Chapitre 162/23569%~11 min de lecture2 074 mots

Après le dîner

Moi. Serge. Piolo. Et le couple ducal.

La conversation alla bon train tout en savourant de délicieux mets et de bons vins.

Cependant, cette année, je m'étais essayé à bien des choses, et les autres aussi étaient fort occupés. Le temps du dîner ne suffit pas à épuiser les sujets, ni à poser toutes les questions. On finit par poursuivre la discussion tranquillement autour du thé.

« Je savais pour le tissu imperméable, mais tu avais trempé dans d'autres affaires, toi ? »

« Cette boîte à musique aussi, c'est toi qui en as donné l'idée à l'origine ? »

« Grâce à vous, le nom de la Compagnie Morgan gagne encore en notoriété. Piolo, chez toi aussi, c'est ça ? »

« Le "thé d'orge" ? Ça aussi, comme nouveau produit de consommation, ça commence à monter gentiment. La vraie expansion, ce sera pour l'an prochain, mais comme premier essai, c'est parfait. Pour avoir apporté le tout ficelé — matière première et fournisseurs compris — je ne remercierai jamais assez . »

« Tant mieux si ça marche. Pour l'origine de la matière première, c'était le village natal d'une de mes employées, alors j'ai eu de la chance. »

« Si on pouvait partager un peu de cette chance, ça m'arrangerait. La veine, quoi qu'on fasse, on ne peut pas se la fabriquer. »

C'est vrai. Depuis mon arrivée dans ce monde, les occasions de me dire "pas de chance" se sont faites rares. Et quand ça arrive, c'est de la menue malchance. Après avoir reçu les bénédictions de plusieurs dieux, et côtoyé ces mêmes dieux régulièrement, ma chance doit être hors norme. S'il existait une compétence "Chance", son niveau serait probablement au maximum.

« J'ai entendu dire que le village de Weitzen était mal placé et peinait à vivre, mais à l'avenir, il devrait prospérer. »

« Tant que le village n'y voit pas d'inconvénient, la Compagnie Saionji s'engage à racheter leur orge. Pour la production de thé d'orge et son soutien, on prévoit de renforcer main-d'œuvre, outillage et équipements d'ici l'an prochain. »

« Le village augmente sa culture d'orge, une partie est transformée en thé d'orge, la Compagnie Saionji la vend. J'espère qu'un bon cercle vertueux va s'enclencher. De mon côté, aussi mince soit mon influence, je vous soutiendrai. »
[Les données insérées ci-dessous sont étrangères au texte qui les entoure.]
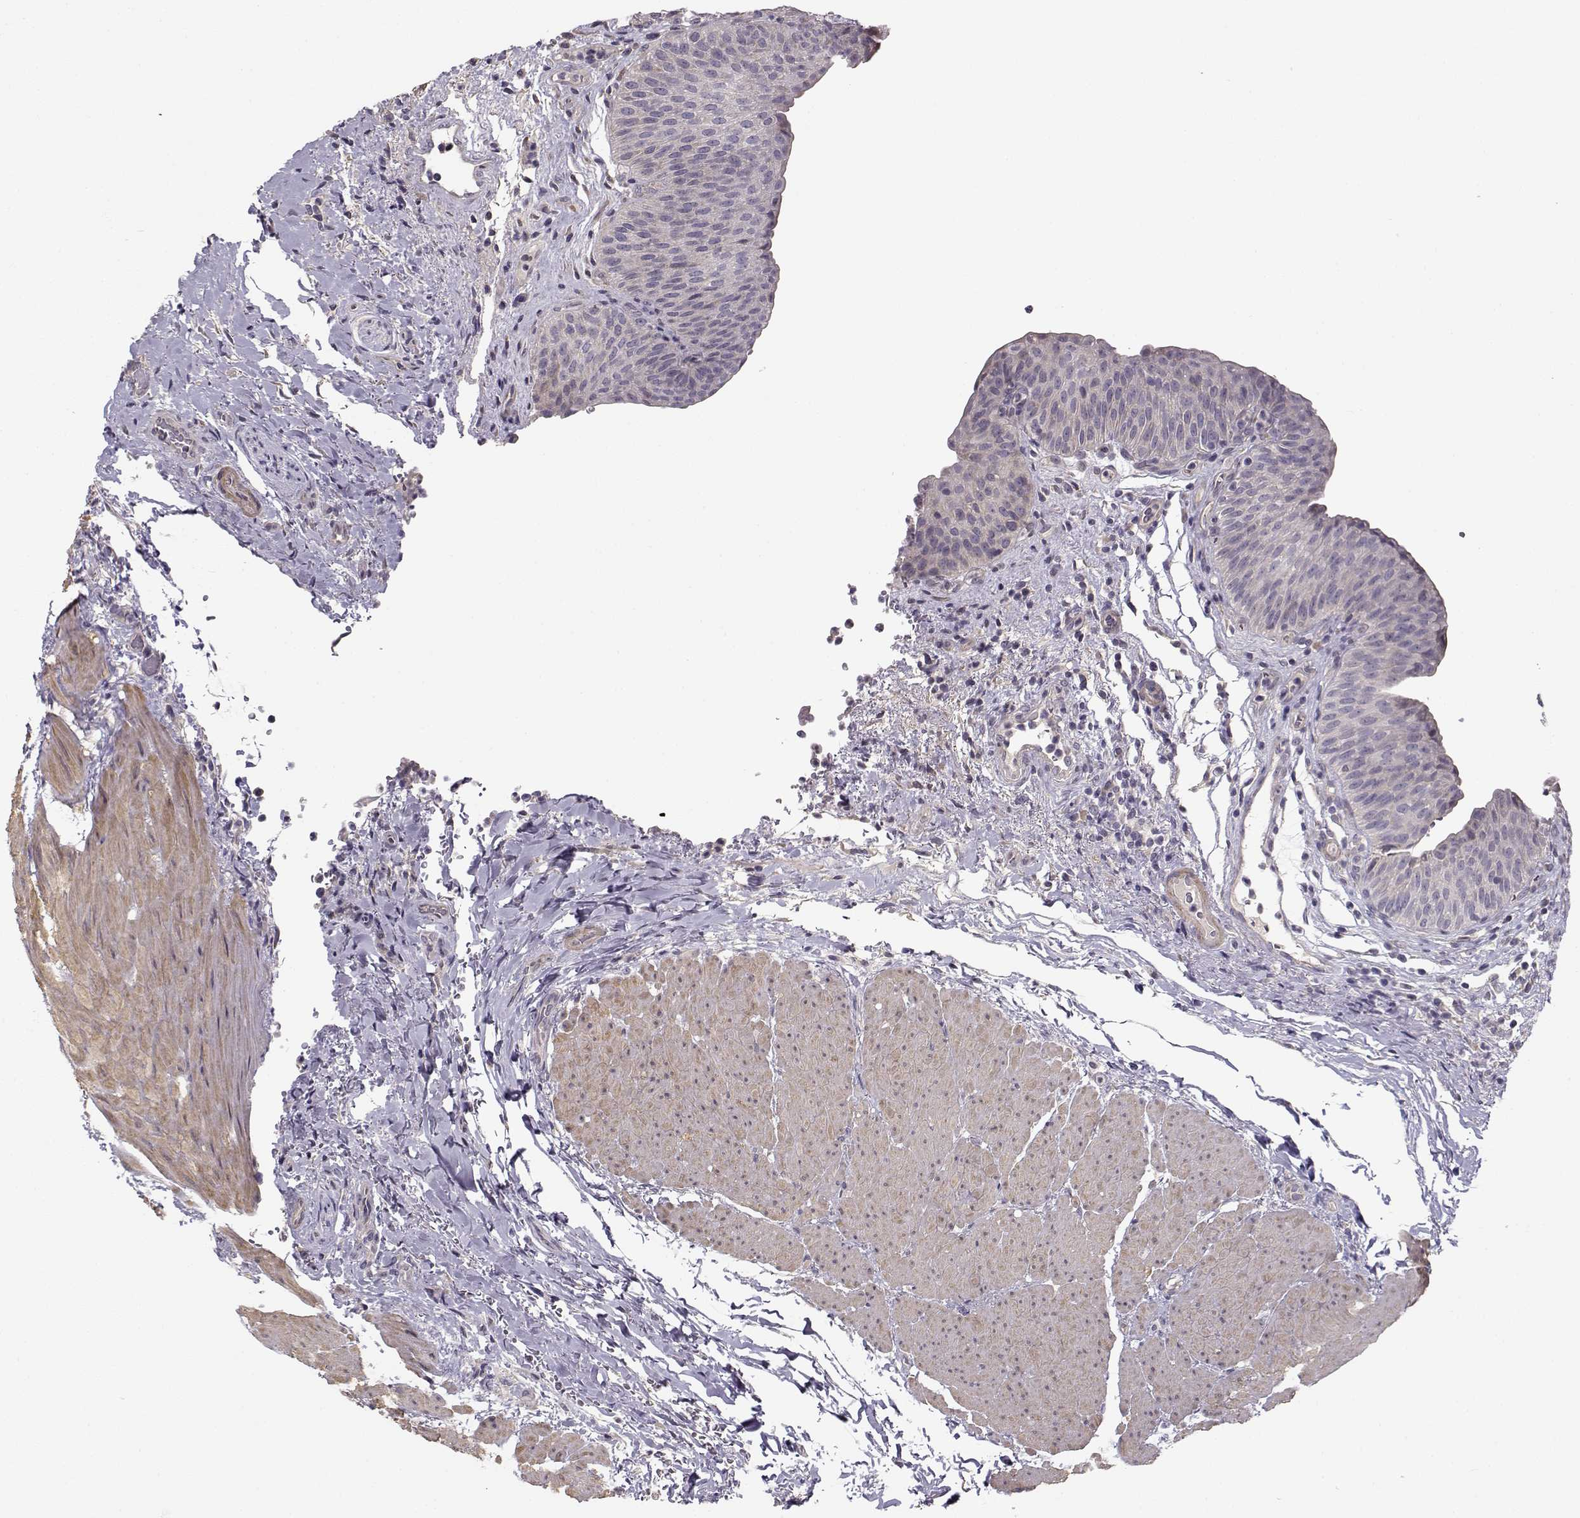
{"staining": {"intensity": "negative", "quantity": "none", "location": "none"}, "tissue": "urinary bladder", "cell_type": "Urothelial cells", "image_type": "normal", "snomed": [{"axis": "morphology", "description": "Normal tissue, NOS"}, {"axis": "topography", "description": "Urinary bladder"}], "caption": "This is a histopathology image of immunohistochemistry staining of unremarkable urinary bladder, which shows no staining in urothelial cells.", "gene": "ENTPD8", "patient": {"sex": "male", "age": 66}}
« Ha ha ! Si le duc en personne le dit, mes gars vont se démener comme des fous. »

Dans une ambiance de bavardage anodin, je ressens par moments un malaise diffus.

Jusqu'où portent les arrière-pensées de leurs paroles… c'est bien au-delà de ma capacité à le saisir.
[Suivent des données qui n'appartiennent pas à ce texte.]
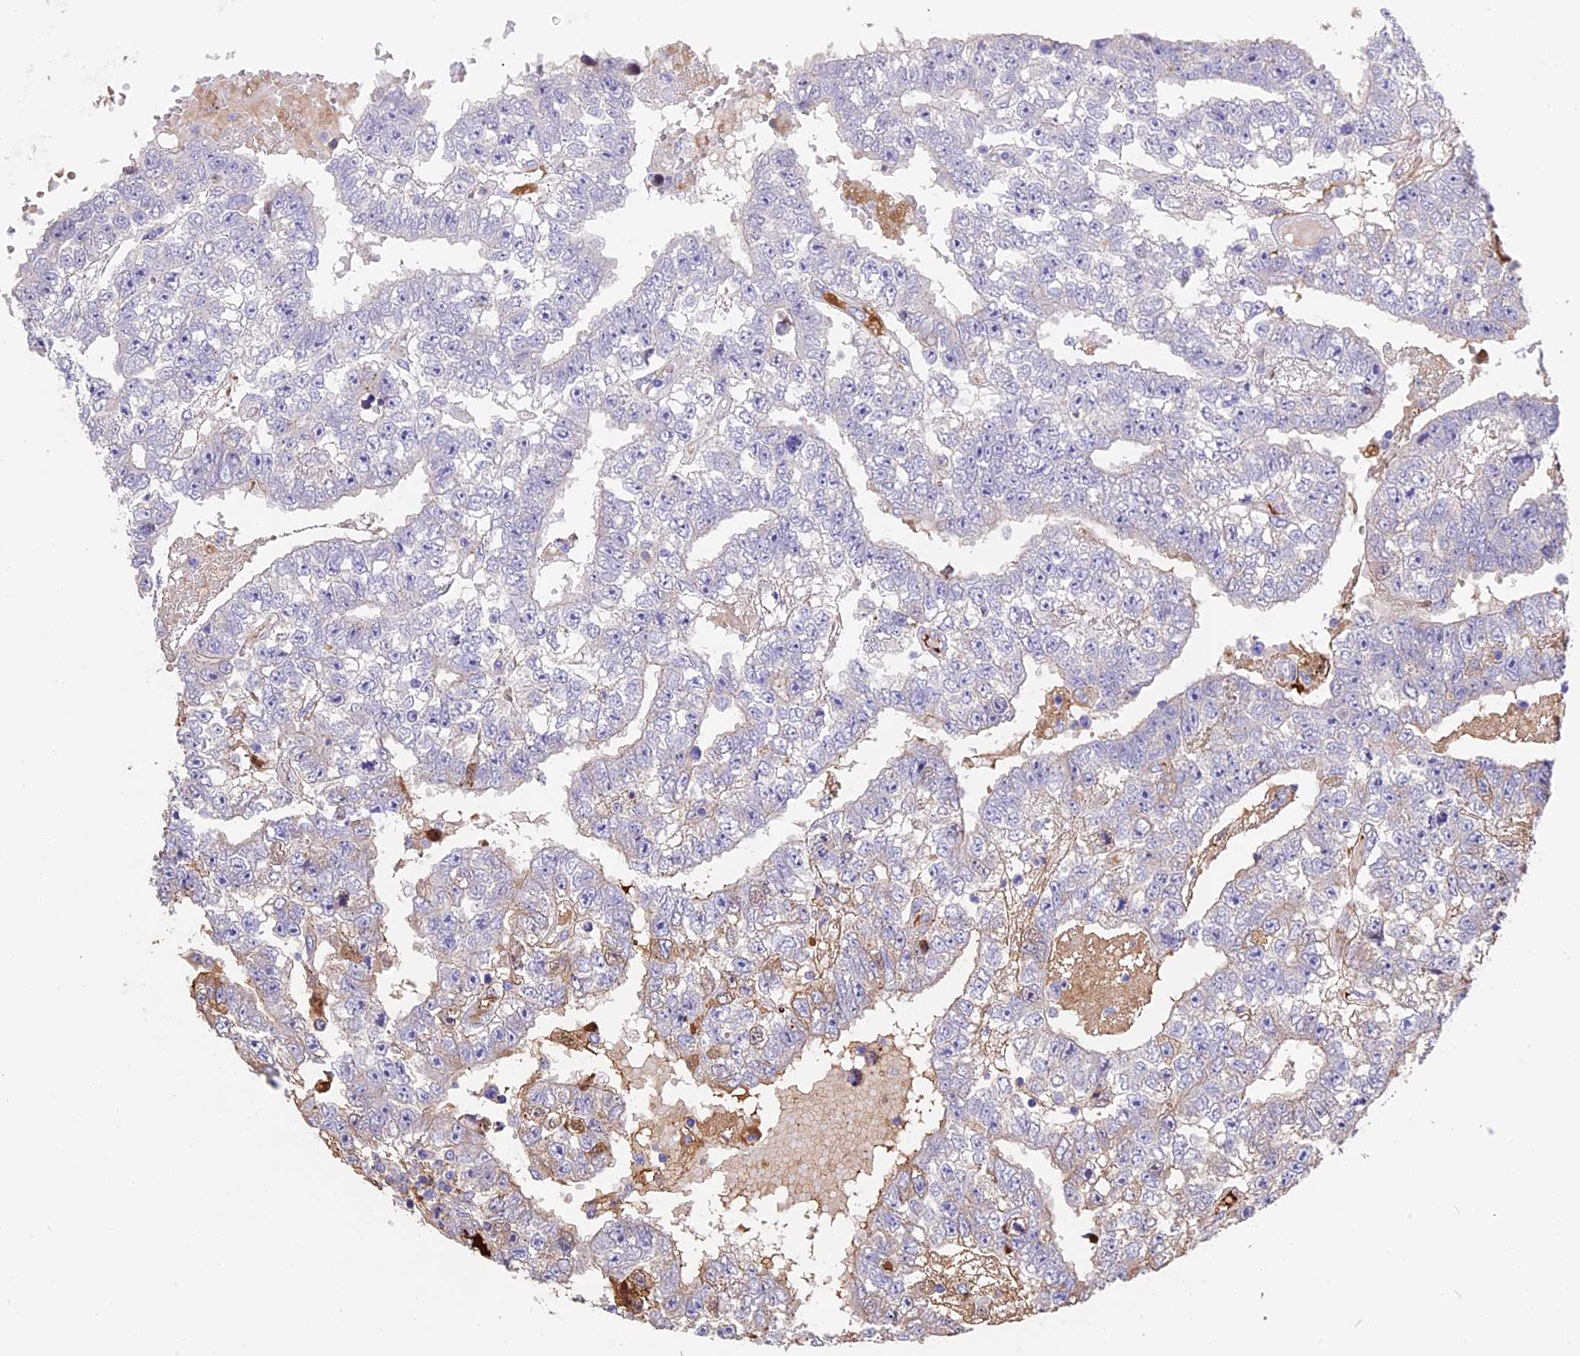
{"staining": {"intensity": "negative", "quantity": "none", "location": "none"}, "tissue": "testis cancer", "cell_type": "Tumor cells", "image_type": "cancer", "snomed": [{"axis": "morphology", "description": "Carcinoma, Embryonal, NOS"}, {"axis": "topography", "description": "Testis"}], "caption": "Immunohistochemistry (IHC) of testis cancer (embryonal carcinoma) shows no expression in tumor cells.", "gene": "MFSD2A", "patient": {"sex": "male", "age": 25}}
Mon tour vient inévitablement, et je me contente d'un compte-rendu banal.

La gestion de la mine abandonnée dont j'ai la charge, l'actualité récente de mes slimes, par exemple.

« Récemment, j'ai pris comme familiers des Weed Slimes et des Stone Slimes, qui mimétisent à la perfection herbes et cailloux. Leur nourriture se trouve facilement, ils se reproduisent vite, et surtout, tant qu'on ne sait pas que ce sont des slimes, on ne les distingue pas du décor. Apparemment, ils s'inspirent de ce qu'ils ont mangé pour se fondre dans les herbes et les pierres les plus communes du coin… J'étudie actuellement comment exploiter cette particularité pour la surveillance de la mine.

Concrètement, je les fais proliférer tous les deux pour les déployer sur l'ensemble de la mine, et je tente de détecter d'éventuels intrus via la Magie de Familier. Malheureusement, même s'ils se reproduisent vite, leur nombre reste insuffisant. Pour l'instant, je fais des tests sur quelques galeries du côté est, où la proportion de bêtes magiques installées était la plus forte ces six derniers mois. Mais les expériences menées avec des Rimul Birds ont montré que "tant que je reste dans la portée de communication avec les slimes", il est possible de connaître leur position et le nombre d'intrus. Je suis convaincu qu'à terme, ils rempliront pleinement leur rôle de guetteurs. »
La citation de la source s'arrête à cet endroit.